Mira's expression softened slightly. "I'm not here to scare you. Well, not just to scare you. I'm here because you deserve the full truth. Yes, they're incredible. Yes, the bond—if it forms—is unlike anything else in this world. But the risk is real, Ava. And once you start up that mountain, there's no turning back."

She pulled a small dagger from her belt and held it out to me. "Take this."

I stared at the blade, my heart racing. "Why?"

"Because if it goes wrong—if the magic turns violent and they can't control it—you'll want a way out that's faster than bleeding out from claw marks." She pressed it into my hand. "Hide it. They won't search you. And pray to whatever gods you believe in that you never have to use it."

After they left, I sat on the bed with the dagger in one hand and the box of oils in the other. Two versions of my future. Two possibilities.

thought about Sera's wistful reminiscences and Mira's brutal honesty. About the accounts I'd read—some ending in ecstasy, others ending mid-sentence in terror.

What am I doing?

But I knew the answer. I didn't have a choice. It was this or condemn the village. It was this or live with the knowledge that my cowardice had sentenced other girls to the same fate, over and over.

And beneath the fear, beneath the uncertainty, there was something else. Something I was almost afraid to acknowledge.

Curiosity. The same curiosity that had kept Sera alive.

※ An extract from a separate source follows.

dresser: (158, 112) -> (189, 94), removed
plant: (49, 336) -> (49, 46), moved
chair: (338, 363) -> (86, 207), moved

I wanted to know. Wanted to see these brothers who were men and monsters both. Wanted to understand how something so cursed could also be described with words like "joy" and "treasure" and "stars in a dark sky."

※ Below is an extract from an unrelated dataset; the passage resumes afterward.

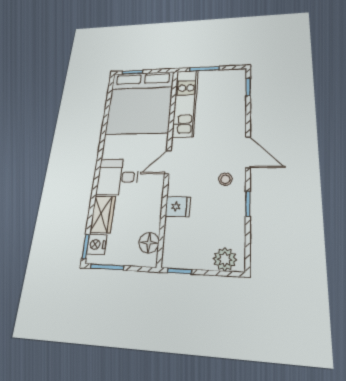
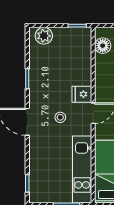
stool: (225, 179) -> (60, 117), moved
fridge: (178, 207) -> (82, 94), moved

A knock at the door startled me. Helena entered with a tray—not food this time, but a steaming cup of tea.

"For sleep," she said. "Tomorrow will be... intense. You'll want to be rested."

I took the cup gratefully. "Helena? Have you ever been up the mountain?"

She hesitated, then nodded. "Once. Many years ago. I was chosen, but..." She touched her lower abdomen. "I wasn't a virgin. I'd lost my maidenhead in a riding accident as a child. The magic knew immediately. Kieran sent me back down before nightfall."

"What was he like?"

A small smile crossed her weathered face. "Sad. So incredibly sad. He apologized—can you imagine? An ancient, cursed being apologizing to me because his magic couldn't accept a technicality." She moved toward the door. "They're not monsters, Ava. They're just... lost. And very, very tired."

After she left, I drank the tea and lay down in the too-soft bed, the dagger hidden beneath my pillow and the box of oils on the nightstand.

Tomorrow, I would climb the mountain.

Tomorrow, I would meet the brothers who needed me to be something I'd never been before.

Sleep claimed me slowly, and with it came dreams. Not nightmares this time, but something else entirely. Four figures in the darkness, each with eyes that glowed different colors. Amber. Crimson. Silver. Blue.